Comment l’aérodynamisme dicte le design des voitures de course

Dans les premières formes de course automobile, la réduction de la traînée était la seule préoccupation liée à l’aérodynamique. Au début du XIXe siècle, les voitures de course avaient l’habitude d’avoir une forme profilée, semblable à celle d’un cigare, principalement pour réduire la traînée.

Le début du sport automobile a connu de grands développements dans d’autres domaines, comme la technologie des pneus et des moteurs ou encore l’arrivée du turbocompresseur, et il est donc difficile de quantifier les bénéfices de la performance des voitures provenant de la réduction de la traînée dans les voitures de course sur circuit. On sait, cependant, que la réduction de la traînée a été le principal facteur de performance des voitures battant le record de vitesse sur terre.

Avec le souci croissant de réduire la traînée aérodynamique, des formes de plus en plus aérodynamiques ont commencé à apparaître. L’ensemble de la voiture a été conçu de manière à assurer une circulation d’air fluide et sans perturbation autour de la voiture. Cela a conduit à la génération de portance aérodynamique sur les voitures de course. Cela a réduit l’adhérence disponible. Cela aurait pu être perçu par les conducteurs de l’époque comme une perte de vitesse dans les virages et une sensation de légèreté au volant, mais les aérodynamiciens soutiendraient que seule la traînée était un paramètre important.

C’est à l’ingénieur suisse Michael May, en 1956, que l’on doit les premiers efforts visant à introduire la génération d’efforts de descente (ou du moins la réduction de la portance) dans les courses automobiles. Il s’est rendu compte que les avions se maintiendraient en l’air grâce à la génération de tonnes de portance à travers leurs ailes, et que le principe pouvait être appliqué pour générer une force descendante en installant une aile à l’envers.

May a ensuite installé une aile inversée agissant à travers le centre de gravité de sa Porsche Spyder.
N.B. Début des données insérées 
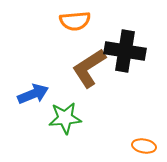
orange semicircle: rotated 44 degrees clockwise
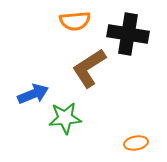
black cross: moved 3 px right, 17 px up
orange ellipse: moved 8 px left, 3 px up; rotated 20 degrees counterclockwise
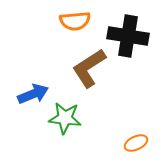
black cross: moved 2 px down
green star: rotated 12 degrees clockwise
orange ellipse: rotated 15 degrees counterclockwise
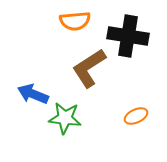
blue arrow: rotated 136 degrees counterclockwise
orange ellipse: moved 27 px up
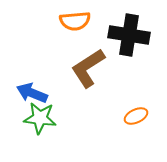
black cross: moved 1 px right, 1 px up
brown L-shape: moved 1 px left
blue arrow: moved 1 px left, 1 px up
green star: moved 25 px left
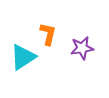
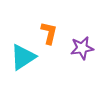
orange L-shape: moved 1 px right, 1 px up
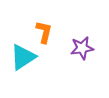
orange L-shape: moved 5 px left, 1 px up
L’aile pouvait être inclinée de -3° (nez vers le haut) à +17° (nez vers le bas), mais les scrutateurs ont jugé le concept illégal, et la première voiture à ailes n’a jamais couru.

Pendant ce temps, les prototypes de voitures de sport profiteraient de leurs grandes surfaces de plan et de leurs vitesses maximales pour générer une force descendante par l’installation de spoilers afin de perturber le flux d’air lisse et générateur de portance. C’était la première fois que le monde de la course voyait les temps au tour réduits grâce à l’aérodynamique de réduction de la portance et de l’effort à la baisse.

C’est alors que l’ingénieur américain Jim Hall se souvient une fois de plus (la plupart des gens dans le monde avaient oublié ou n’avaient jamais entendu parler des tentatives antérieures de Michael May) que les ailes peuvent garder les avions lourds dans les airs et que le concept peut être adapté pour générer une force descendante. Hall a ensuite créé la voiture de course Chaparral 2E CanAm, crédité d’être la première voiture à avoir jamais couru avec des ailes pour générer une force descendante en 1966. On dit que la Chaparral 2E a établi le paradigme pour pratiquement toutes les autres voitures de course construites depuis.